Hospitals told: Don't write to GPs, write to patients

This should help patients better understand what's going on, says new UK guidance

GPs in the UK will no longer receive letters from other specialists; instead they’ll get copies of letters written to their patients, under new guidance.


The concept — which is not mandatory but considered best practice — aims to help patients better understand what is going on and to make them feel more supported, according to the Academy of Medical Royal Colleges.

“Writing directly to the patient ... should also avoid awkwardness caused by writing about patients in the third person,” the academy adds in a new report.

It has told hospital doctors to ensure the letters contain everything the GP needs to know, including all relevant facts and details of the patient’s management plan.

“[GPs] should find this easier to understand and should have fewer patients asking them to explain what the hospital doctor has written,” the report says.

GPs should only rarely receive a letter written specifically for them, according to the guidance.

Otherwise, they will simply get a postscript note on the patient’s letter.

The exceptions to the letter are unexpected and potentially upsetting test results, which the guidance recommends delivering over the phone.

Dr Ines Rio, the GP liaison officer at the Royal Women's Hospital in Melbourne and chair of the North West Melbourne PHN, says she would not like to see the idea introduced into Australia.

“I think the philosophy of patient activation, where a person actually knows what is happening with their care, is really laudable. And I think that the provision of patient-appropriate information on discharge is absolutely crucial as well.

“But I think it is actually pretty misguided to believe that the same level of clinical information is required.

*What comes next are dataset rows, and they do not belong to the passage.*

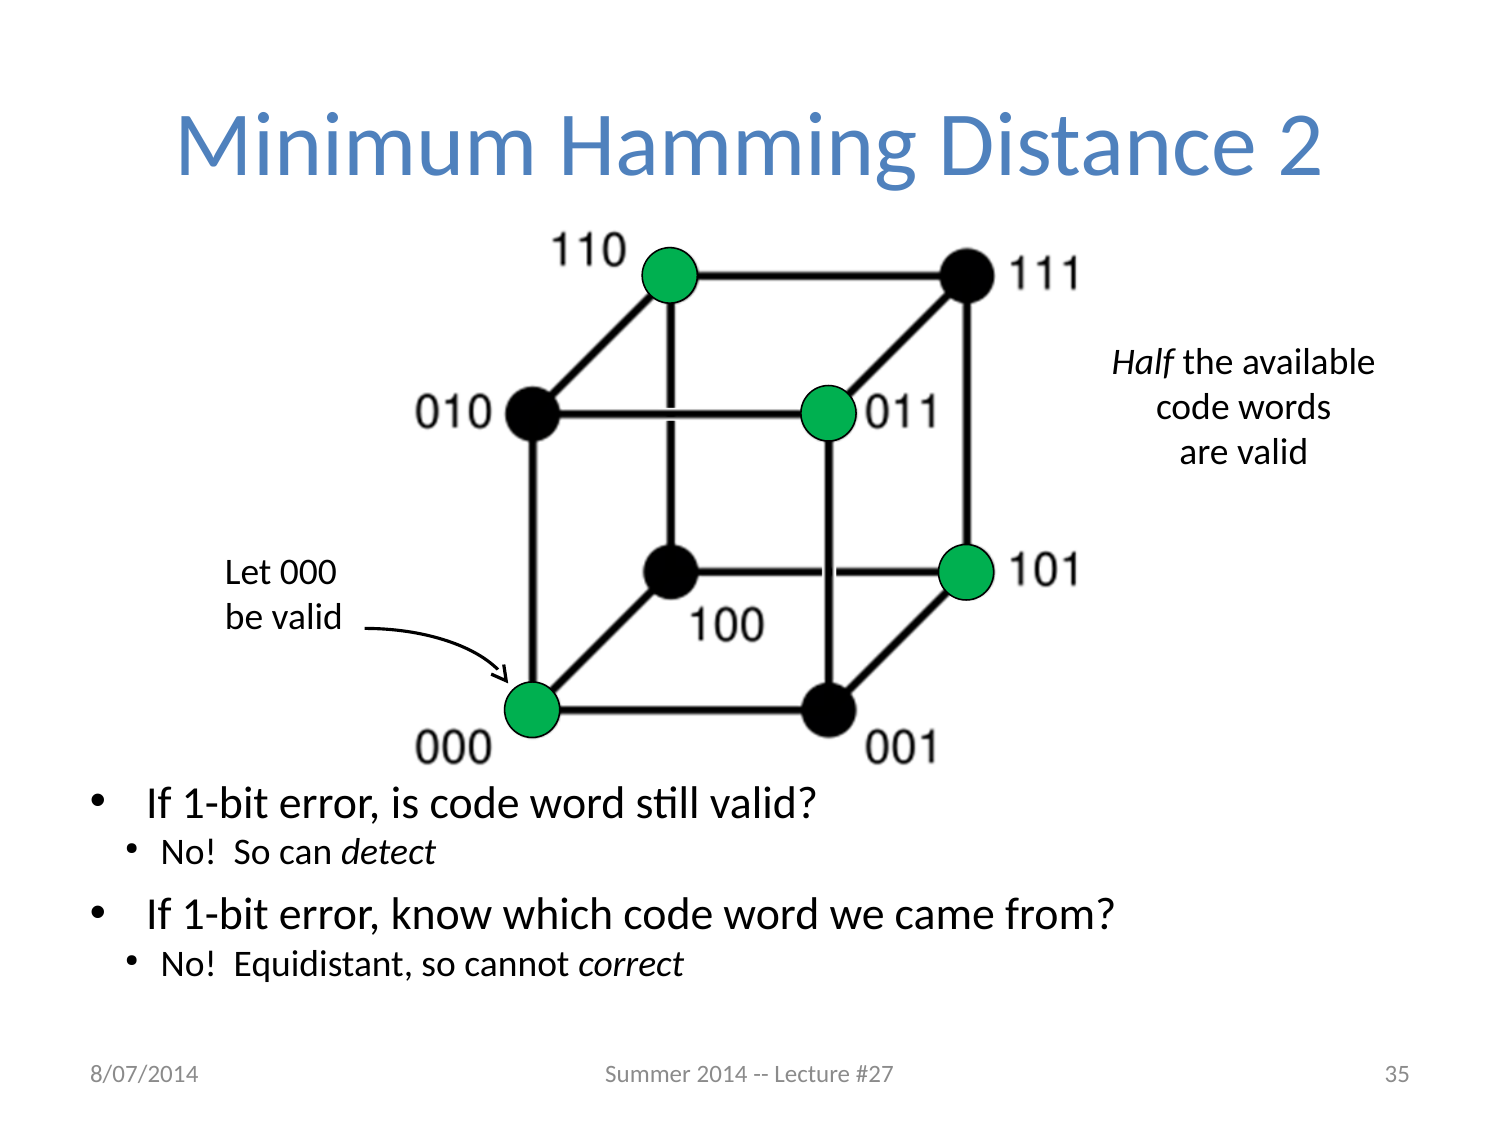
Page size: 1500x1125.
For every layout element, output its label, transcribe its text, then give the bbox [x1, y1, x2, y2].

title Minimum Hamming Distance 2 [75, 45, 1425, 233]
text_box [938, 544, 994, 601]
text_box [642, 247, 698, 304]
slide_number <number> [1074, 1050, 1425, 1103]
text_box [800, 385, 857, 442]
footer Summer 2014 -- Lecture #27 [512, 1050, 988, 1103]
text_box [504, 681, 560, 738]
text_box Half the available code words are valid [1096, 329, 1391, 480]
text_box If 1-bit error, is code word still valid? No! So can detect If 1-bit error, know which code word we came from? No! Equidistant, so cannot correct [74, 764, 1425, 1050]
slide_number 8/07/2014 [75, 1050, 425, 1103]
text_box Let 000 be valid [209, 539, 375, 645]
picture [375, 233, 1125, 764]
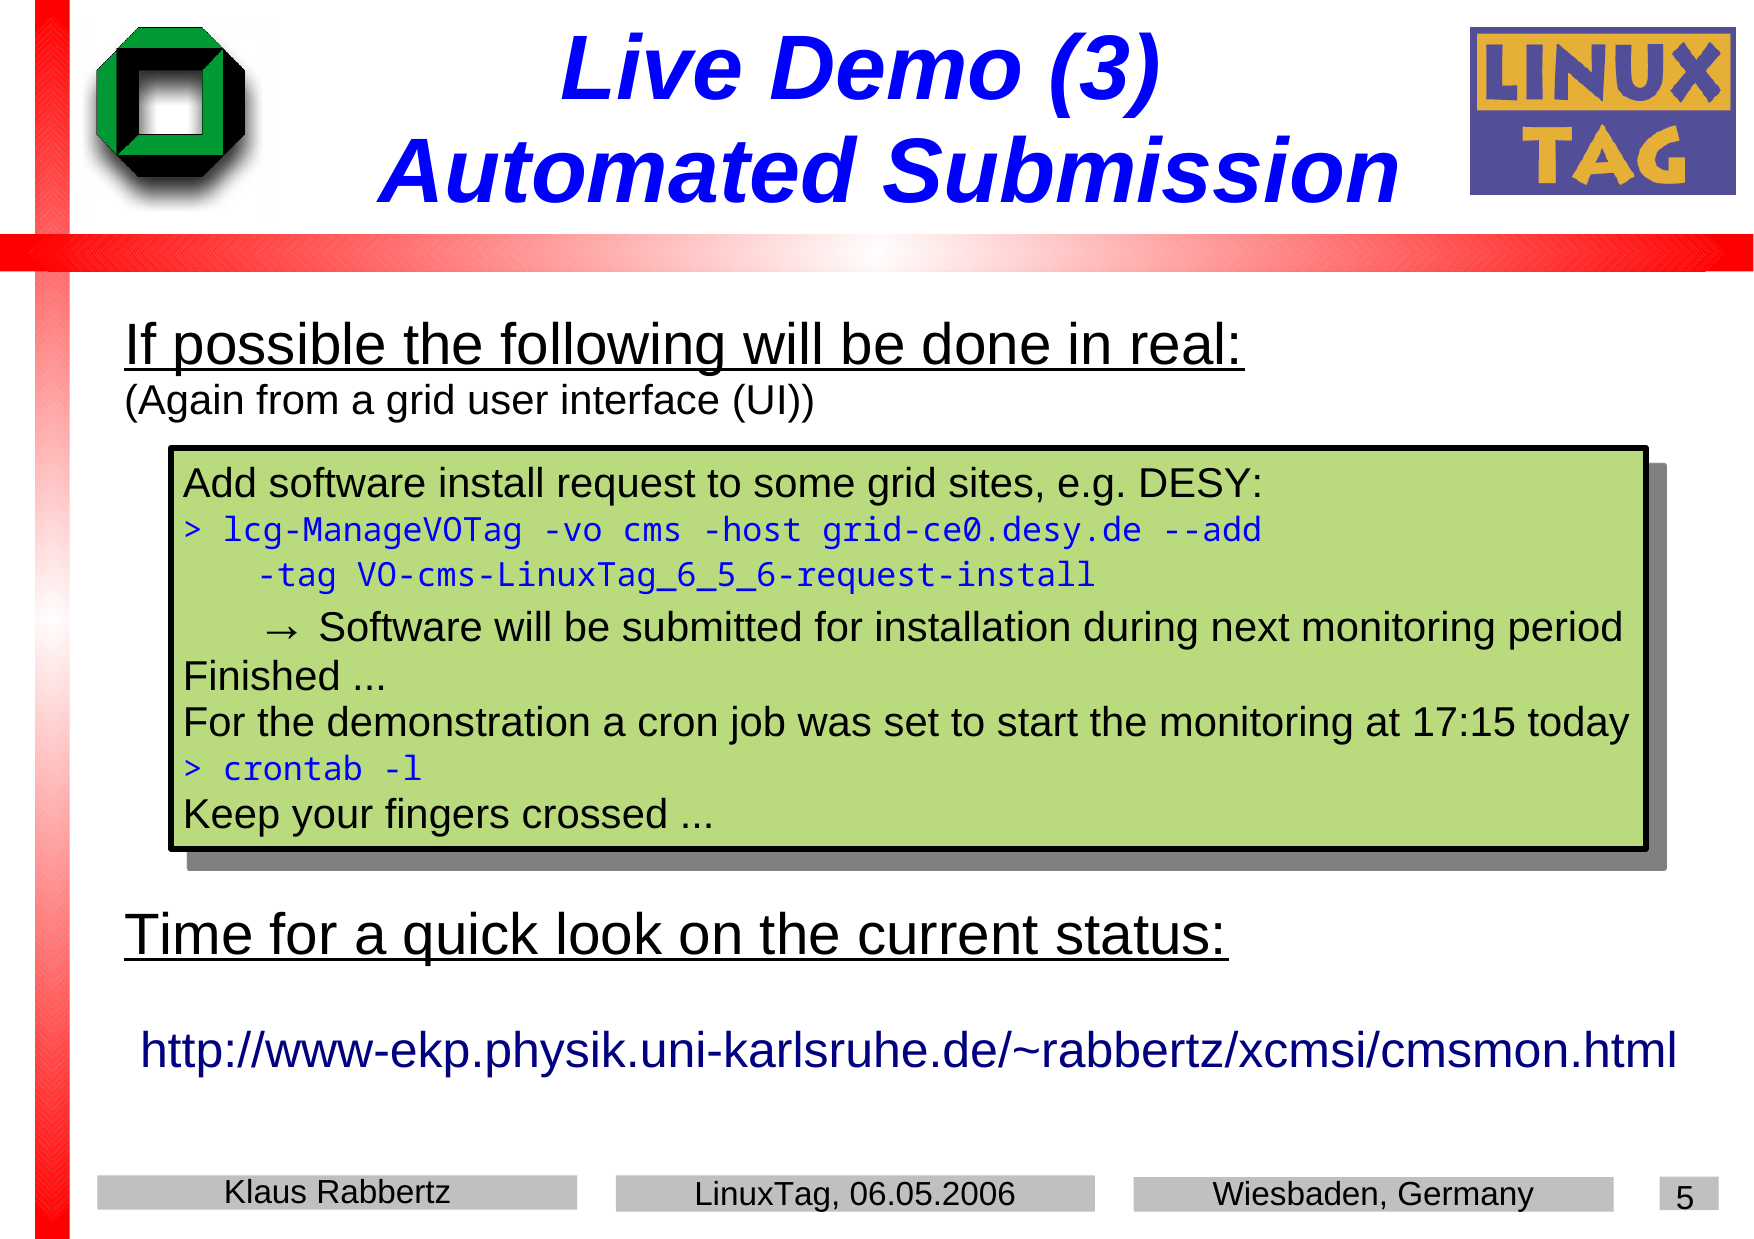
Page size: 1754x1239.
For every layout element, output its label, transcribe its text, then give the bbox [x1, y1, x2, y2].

text_box Add software install request to some grid sites, e.g. DESY: > lcg-ManageVOTag -vo cms -host grid-ce0.desy.de --add -tag VO-cms-LinuxTag_6_5_6-request-install → Software will be submitted for installation during next monitoring period Finished ... For the demonstration a cron job was set to start the monitoring at 17:15 today > crontab -l Keep your fingers crossed ... [171, 447, 1646, 849]
text_box Time for a quick look on the current status: [112, 890, 1323, 1026]
text_box If possible the following will be done in real: (Again from a grid user interface (UI)) [112, 299, 1323, 436]
title Live Demo (3) Automated Submission [267, 15, 1455, 223]
picture [71, 19, 267, 223]
picture [1470, 27, 1736, 195]
text_box http://www-ekp.physik.uni-karlsruhe.de/~rabbertz/xcmsi/cmsmon.html [128, 1010, 1693, 1096]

"When you are writing consumer and patient information, you usually target it at reading levels of year eight or year nine. So the idea that you can actually give a meaningful discharge summary in a complex health environment that is meaningful for a patient is actually fairly misguided.

“You have to have specific patient information, but at the same time you need meaningful medical information for the doctor and that won't be the same thing.”

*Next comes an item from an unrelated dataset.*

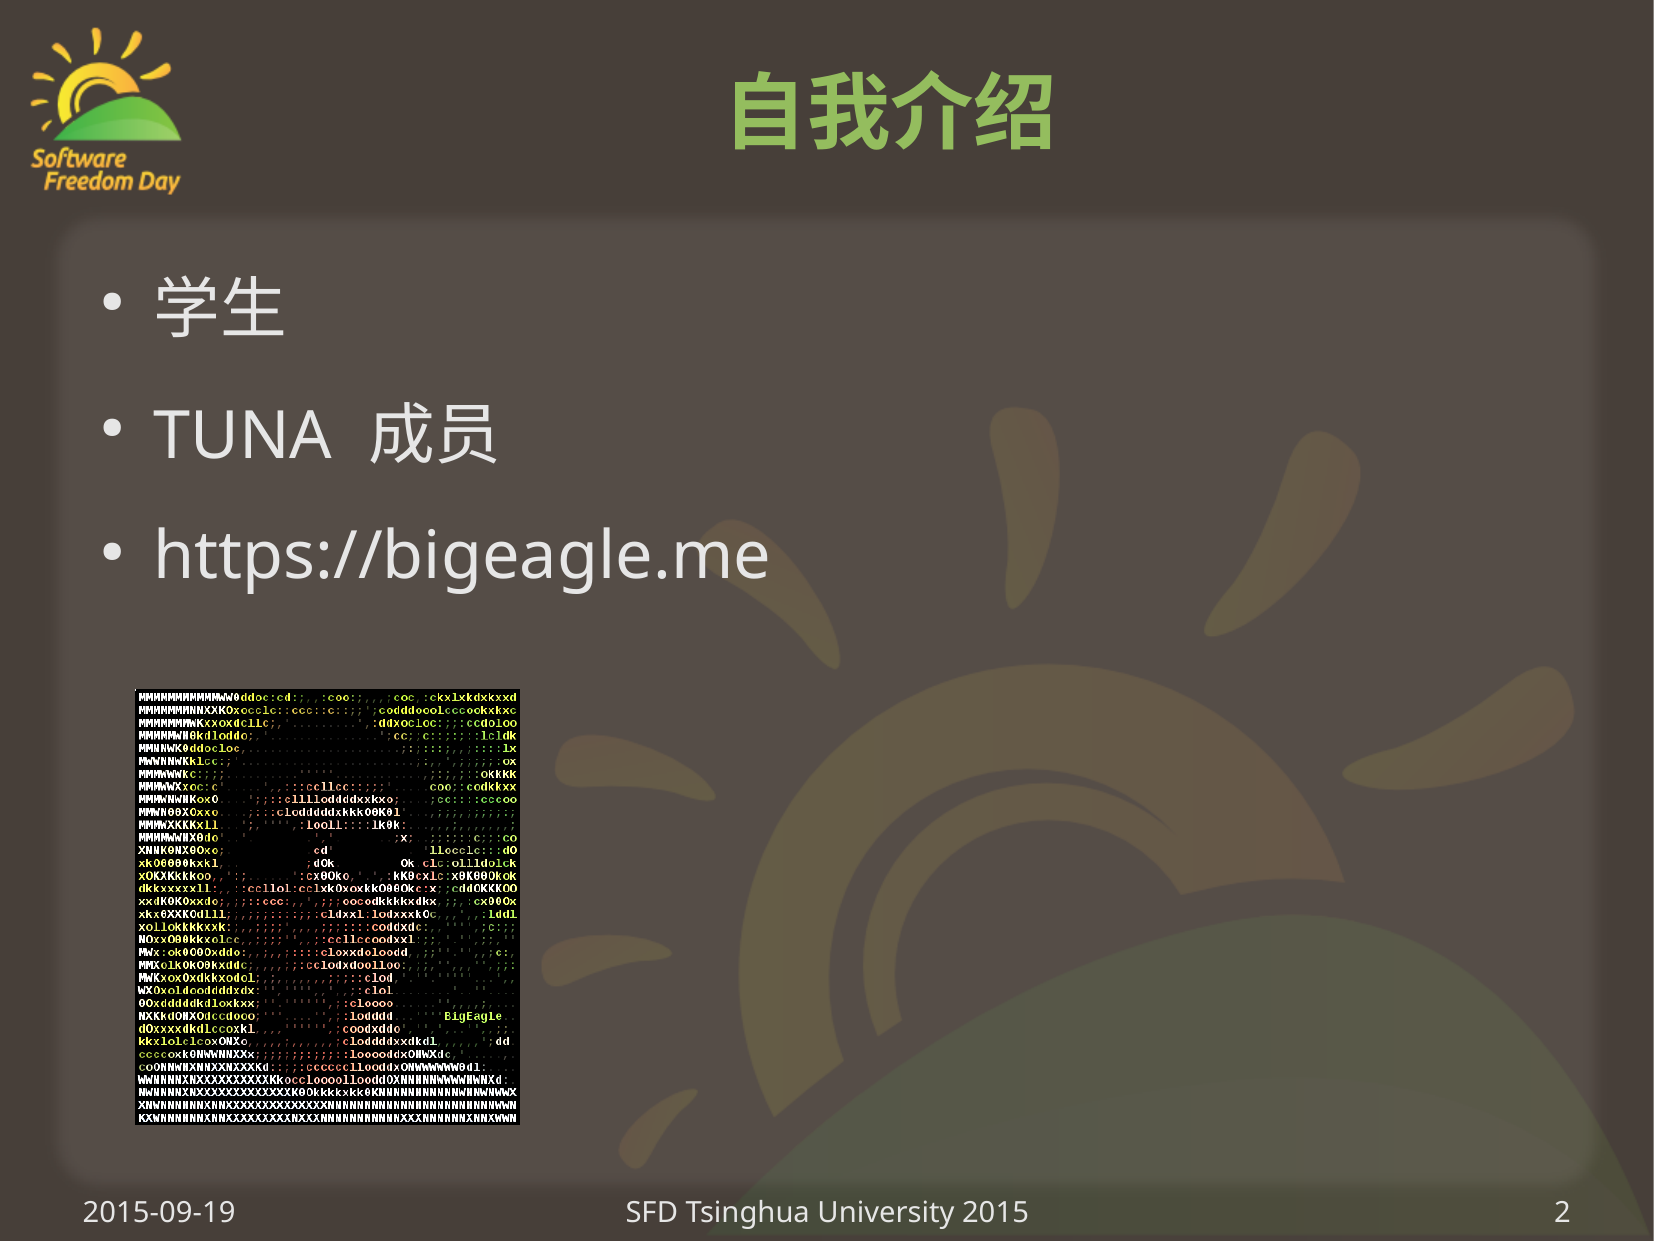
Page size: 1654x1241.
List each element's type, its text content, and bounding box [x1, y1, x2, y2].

picture [0, 0, 1654, 1241]
list 学生 TUNA 成员 https://bigeagle.me [82, 255, 1571, 975]
title 自我介绍 [210, 9, 1571, 205]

Here is an example letter from the UK guidance.

“You recently came to the Rapid Access Chest Pain Clinic because of increasing breathlessness on exercise and chest pains.

When climbing hills or stairs, you get short of breath but have no tightness in the chest.

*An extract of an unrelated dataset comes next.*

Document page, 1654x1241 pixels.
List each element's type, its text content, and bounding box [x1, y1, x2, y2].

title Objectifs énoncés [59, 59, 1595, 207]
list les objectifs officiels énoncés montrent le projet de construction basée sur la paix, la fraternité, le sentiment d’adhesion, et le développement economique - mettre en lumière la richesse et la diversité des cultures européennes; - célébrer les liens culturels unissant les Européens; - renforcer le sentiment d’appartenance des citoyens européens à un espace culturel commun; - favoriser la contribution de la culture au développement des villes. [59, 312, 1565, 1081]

You have palpitations once every couple of days but no dizzy spells or blackouts.

The swelling of your legs and breathlessness when lying down at night have improved with water tablets, and you can do all your normal activities but at a slower pace.

I was very sorry to hear that your sister recently died at the age of 47. You are waiting for the results of a post-mortem examination.

There were no signs of fluid on the lungs or heart strain, but your legs were still swollen to the mid-shins.

I recommend you restart the water tablets to clear this (furosemide 40mg once daily).

A copy of this letter will go to your GP, who can discuss your medication with you.

An echo scan and MRI scan suggested you may have abnormal protein deposits in your heart muscle, a condition called amyloidosis. I have arranged blood and urine tests for this protein (serum immunoglobulins and electrophoresis, urinary free light chains) and an outpatient 24-hour heart rhythm monitor.

The next step is to take a biopsy from your back passage to look for the amyloid protein.

I will arrange for this to be done by one of our surgeons, I hope within the next four weeks. If this does not give us a diagnosis, we may need to do a heart muscle biopsy.

As we discussed, if the diagnosis of amyloidosis is confirmed, the treatment options may be limited. We may refer you to a specialist centre in London to get the most up-to-date advice.

I will write to you again when I have the results of the blood and urine tests.”